Trajectory Evaluators¶

Evaluator Base Class¶

class blackbox_mpc.trajectory_evaluators.EvaluatorBase(reward_function, system_dynamics_handler, name=None)[source]¶

This is the base class of the trajectory evaluators

__call__(current_states, action_sequences, time_step)[source]¶

This is the call function for the Evaluator Base Class. It is used to calculate the rewards corresponding to each of the action sequences starting from the current state.

Parameters

current_states (tf.float32) – Defines the current state of the system, (dims=num_of_agents X dim_S)
action_sequences (tf.float32) – Defines the action sequences to be evaluated, (dims = population X num_of_agents X planning_horizon X dim_U)
time_step (tf.float32) – Defines the current timestep of the episode.

Returns

rewards – The rewards corresponding to each action sequence (dims = 1 X population)

Return type

tf.float32

__init__(reward_function, system_dynamics_handler, name=None)[source]¶

This is the initializer function for the Evaluator Base Class.

Parameters: name (String) – Defines the name of the block of the evaluator.

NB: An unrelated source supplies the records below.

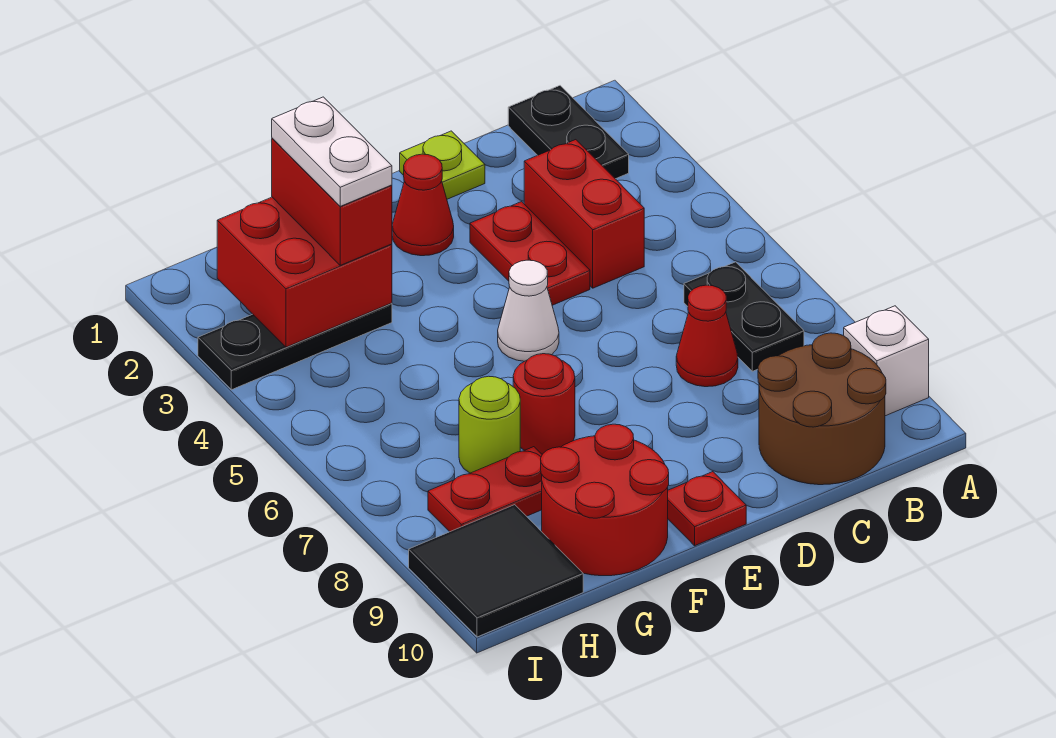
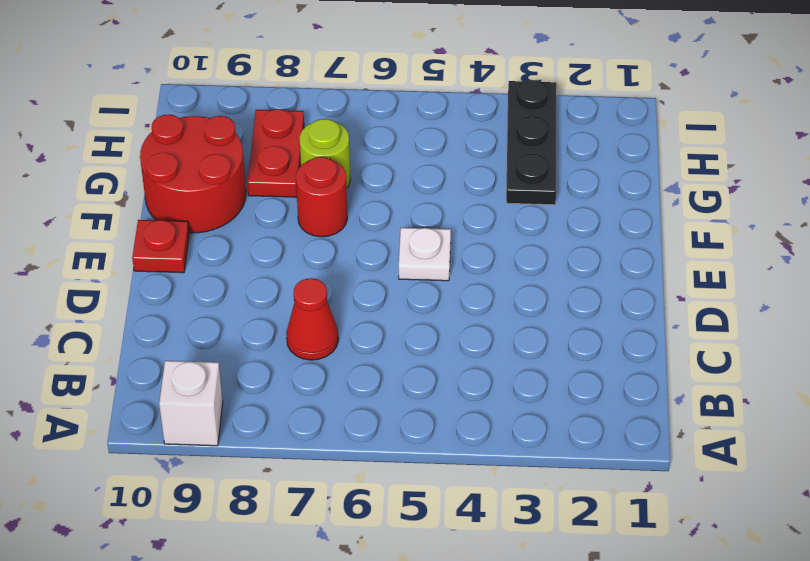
white 1x1 plate [399,228,451,281] -> white 1x1 cone [498,260,559,361]
none -> black 1x2 plate [508,86,629,179]
none -> black 1x2 plate [684,262,804,371]
none -> brown 2x2 round brick [758,333,886,485]

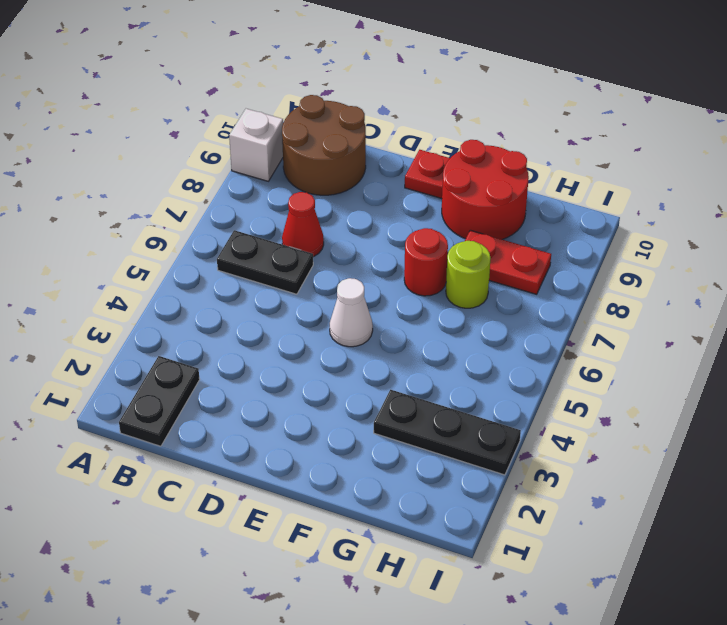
black 1x2 plate [217,230,313,294] -> black 1x2 plate turned to [684,262,804,371]
none -> red 1x2 brick [524,140,644,288]
none -> lime 1x1 plate [400,131,485,199]
none -> red 1x2 plate [470,202,590,305]

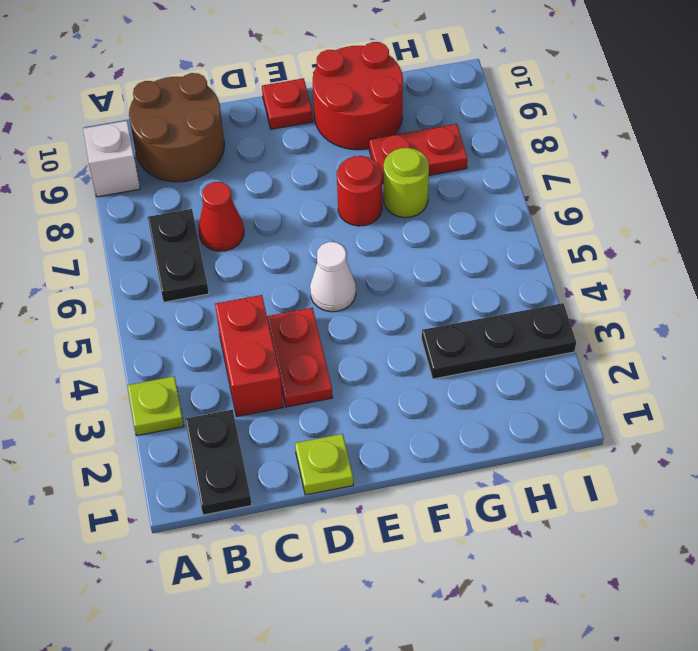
lime 1x1 plate [127,376,184,436] -> none
none -> red 1x1 cone [392,154,454,256]
none -> black 2x2 tile [409,505,583,637]
none -> red 2x2 brick [217,197,392,347]

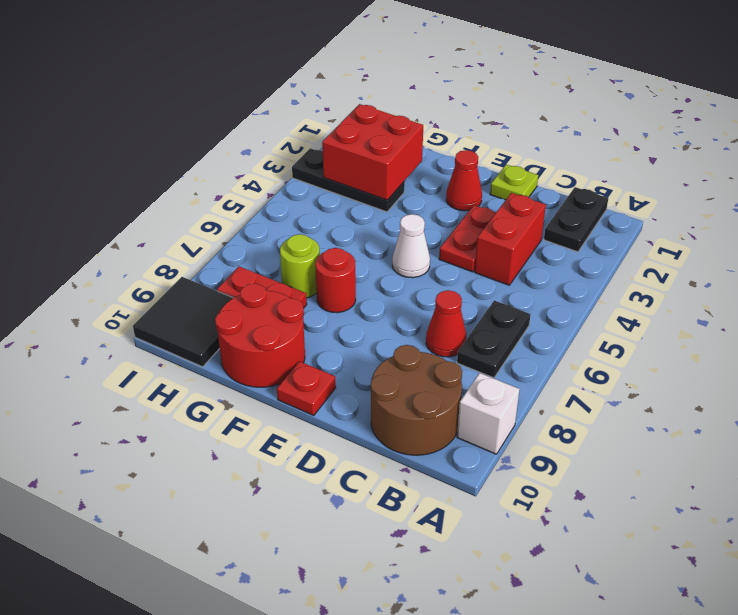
none -> red 1x2 brick [272,138,392,265]
none -> white 1x2 plate [272,97,392,206]

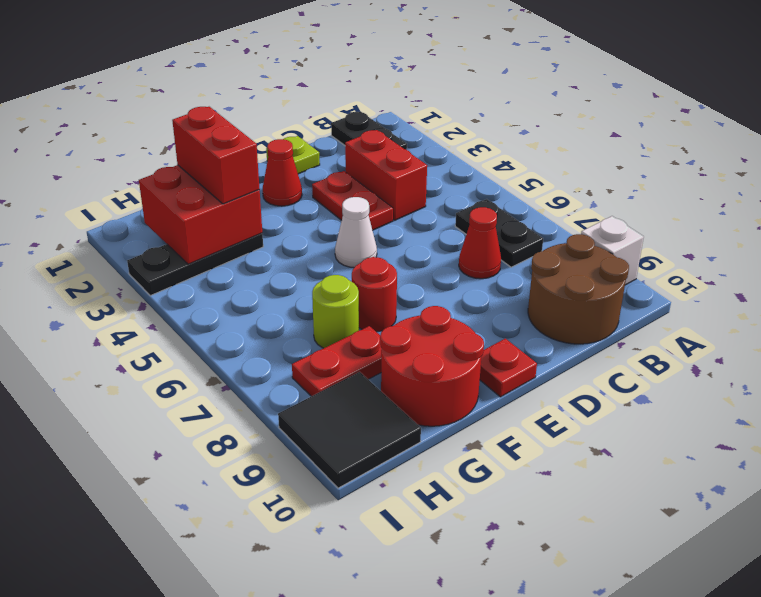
none -> white 1x2 plate [272,97,392,206]

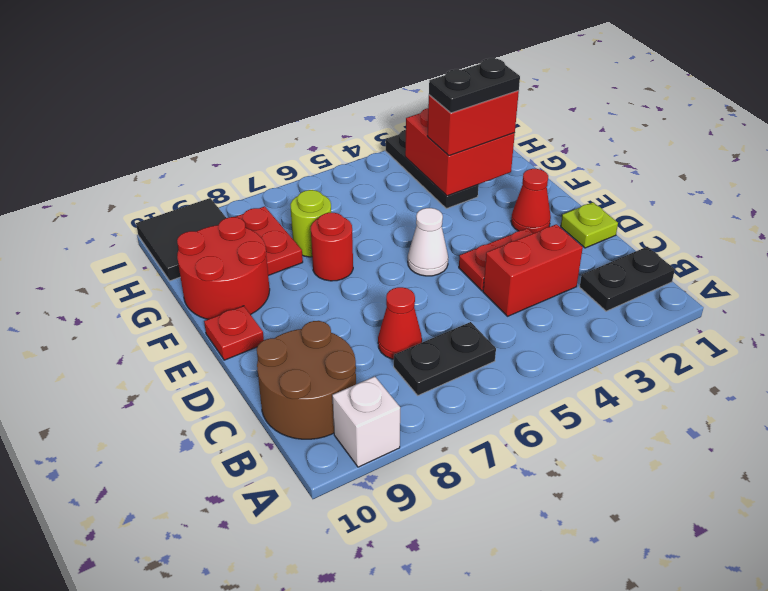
black 1x2 plate [429,58,520,113] -> white 1x2 plate [272,97,392,206]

evaluate_next_reward(current_state, next_state, current_action)[source]¶

This is the function used to predict the next reward using the internal dynamics handler.

Parameters

current_state (tf.float32) – Defines the current state of the system, (dims=num_of_agents X dim_S)
next_state (tf.float32) – Defines the next state of the system, (dims=num_of_agents X dim_S)
current_action (tf.float32) – Defines the current action to be applied, (dims = num_of_agents X dim_U)

Returns

reward – returns the predicted reward using the action, current state and the next one, (dims=num_of_agents X 1)

Return type

tf.float32

predict_next_state(current_state, current_action)[source]¶

This is the function used to predict the next state using the internal dynamics handler.

Parameters

current_state (tf.float32) – Defines the current state of the system, (dims=num_of_agents X dim_S)
current_action (tf.float32) – Defines the current action to be applied, (dims = num_of_agents X dim_U)

Returns

next_state – Defines the next state of the system, (dims=num_of_agents X dim_S)

Return type

tf.float32

Deterministic Evaluator¶

class blackbox_mpc.trajectory_evaluators.DeterministicTrajectoryEvaluator(reward_function, system_dynamics_handler)[source]¶

__call__(current_states, action_sequences, time_step)[source]¶

This is the call function for the Deterministic Trajectory Evaluator Class. It is used to calculate the rewards corresponding to each of the action sequences starting from the current state.

Parameters

current_states (tf.float32) – Defines the current state of the system, (dims=num_of_agents X dim_S)
action_sequences (tf.float32) – Defines the action sequences to be evaluated, (dims = population X num_of_agents X planning_horizon X dim_U)
time_step (tf.float32) – Defines the current timestep of the episode.

Returns

rewards – The rewards corresponding to each action sequence (dims = 1 X population)

Return type

tf.float32

__init__(reward_function, system_dynamics_handler)[source]¶

This is the trajectory evaluator class for a deterministic dynamics function

Parameters

reward_function (tf_function) – Defines the reward function with the prototype: tf_func_name(current_state, current_actions, next_state), where current_state is BatchXdim_S, next_state is BatchXdim_S and current_actions is BatchXdim_U.
system_dynamics_handler (SystemDynamicsHandler) –

Defines the system dynamics handler class with its own trainer and observations and actions
preprocessing functions.

evaluate_next_reward(current_states, next_states, current_actions)[source]¶

This is the function used to predict the next reward using the internal dynamics handler.

Parameters

current_states (tf.float32) – Defines the current state of the system, (dims=num_of_agents X dim_S)
next_states (tf.float32) – Defines the next state of the system, (dims=num_of_agents X dim_S)
current_actions (tf.float32) – Defines the current action to be applied, (dims = num_of_agents X dim_U)

Returns

reward – returns the predicted reward using the action, current state and the next one, (dims=num_of_agents X 1)

Return type

tf.float32

predict_next_state(current_states, current_actions)[source]¶

This is the function used to predict the next state using the internal dynamics handler.

Parameters

current_states (tf.float32) – Defines the current state of the system, (dims=num_of_agents X dim_S)
current_actions (tf.float32) – Defines the current action to be applied, (dims = num_of_agents X dim_U)

Returns

next_state – Defines the next state of the system, (dims=num_of_agents X dim_S)

Return type

tf.float32